L'organisation des Biens religieux (Waqf), qui gère le site, a dénoncé l'expulsion par les forces israéliennes des gardes positionnés sur l'esplanade par la Jordanie, gardienne du lieu saint selon le statu quo de 1967.
"C'est la première fois qu'ils évacuent tous les gardes", a indiqué à l'AFP Firas al-Dibs, porte-parole du Waqf. "Le directeur de la mosquée Al-Aqsa, Omar Kaswani, a été blessé et arrêté", a-t-il ajouté.
- Le statu quo en péril -
En novembre 2014, la Jordanie, seul pays arabe avec l'Egypte à avoir signé un traité de paix avec Israël, avait rappelé son ambassadeur durant trois mois pour protester contre l'incursion de la police dans al-Aqsa et la fermeture d'une journée du lieu saint, un événement exceptionnel.
Dimanche, Amman a appelé Israël à "cesser les provocations" et dénoncé "des tentatives répétées de modifier le statu quo".
Le Premier ministre israélien Benjamin Netanyahu a réaffirmé vouloir "maintenir le statu quo" tout en prévenant qu'il était du devoir de son gouvernement "d'agir contre les émeutiers".
L'émissaire spécial de l'ONU pour le Proche-Orient Nickolay Mladenov a appelé dans un communiqué les deux parties à "faire preuve de retenue et respecter le caractère sacré de lieu".

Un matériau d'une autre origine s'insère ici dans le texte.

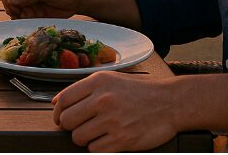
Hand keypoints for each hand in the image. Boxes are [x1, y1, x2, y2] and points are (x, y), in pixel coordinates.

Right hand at [0, 0, 81, 18]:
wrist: (79, 0)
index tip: (11, 4)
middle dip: (10, 5)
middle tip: (18, 14)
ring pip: (11, 5)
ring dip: (16, 12)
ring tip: (27, 16)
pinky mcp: (29, 6)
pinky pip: (18, 13)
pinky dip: (21, 17)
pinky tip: (30, 18)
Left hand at [53, 71, 176, 151]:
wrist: (170, 103)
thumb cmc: (140, 92)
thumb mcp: (111, 80)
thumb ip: (84, 88)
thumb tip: (56, 102)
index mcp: (98, 82)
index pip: (63, 99)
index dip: (58, 112)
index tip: (60, 118)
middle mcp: (103, 100)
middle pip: (66, 121)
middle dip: (70, 127)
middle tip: (80, 126)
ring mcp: (112, 120)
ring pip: (78, 137)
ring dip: (84, 138)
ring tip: (97, 132)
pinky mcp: (122, 139)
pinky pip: (95, 149)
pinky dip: (99, 147)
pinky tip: (109, 139)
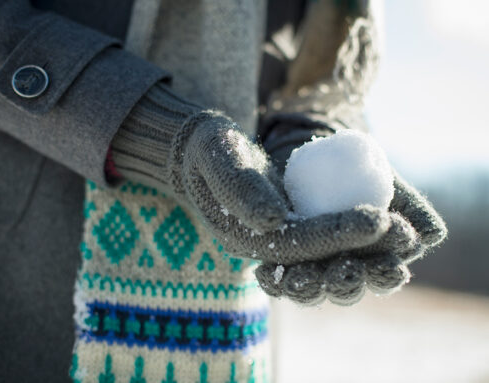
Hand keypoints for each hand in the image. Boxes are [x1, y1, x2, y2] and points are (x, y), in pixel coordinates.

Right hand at [112, 84, 393, 265]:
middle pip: (319, 261)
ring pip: (329, 257)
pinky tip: (388, 224)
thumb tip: (273, 219)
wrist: (204, 153)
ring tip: (406, 235)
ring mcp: (279, 241)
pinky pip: (329, 240)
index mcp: (243, 238)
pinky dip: (358, 236)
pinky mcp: (292, 228)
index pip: (297, 244)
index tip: (378, 219)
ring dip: (368, 252)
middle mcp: (264, 248)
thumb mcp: (219, 156)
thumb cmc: (211, 150)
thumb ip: (239, 188)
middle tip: (404, 234)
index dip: (338, 234)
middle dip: (362, 251)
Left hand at [255, 126, 446, 305]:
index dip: (384, 274)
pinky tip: (264, 274)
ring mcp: (310, 268)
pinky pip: (275, 279)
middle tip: (346, 272)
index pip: (382, 276)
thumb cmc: (359, 169)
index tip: (388, 265)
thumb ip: (409, 207)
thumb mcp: (385, 180)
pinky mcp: (279, 262)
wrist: (320, 156)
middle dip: (346, 283)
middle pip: (345, 289)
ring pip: (309, 290)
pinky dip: (272, 279)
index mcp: (373, 259)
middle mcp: (341, 269)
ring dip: (307, 287)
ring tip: (302, 278)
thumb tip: (431, 234)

Ezzat al-Richq, haut dirigeant du Hamas en exil, a dénoncé "un crime de guerre qui vise à entériner le plan israélien de division d'Al-Aqsa".
C'est de l'esplanade des Mosquées qu'était partie la deuxième Intifada, en réaction à la venue de l'ex-Premier ministre Ariel Sharon en septembre 2000 sur ce site.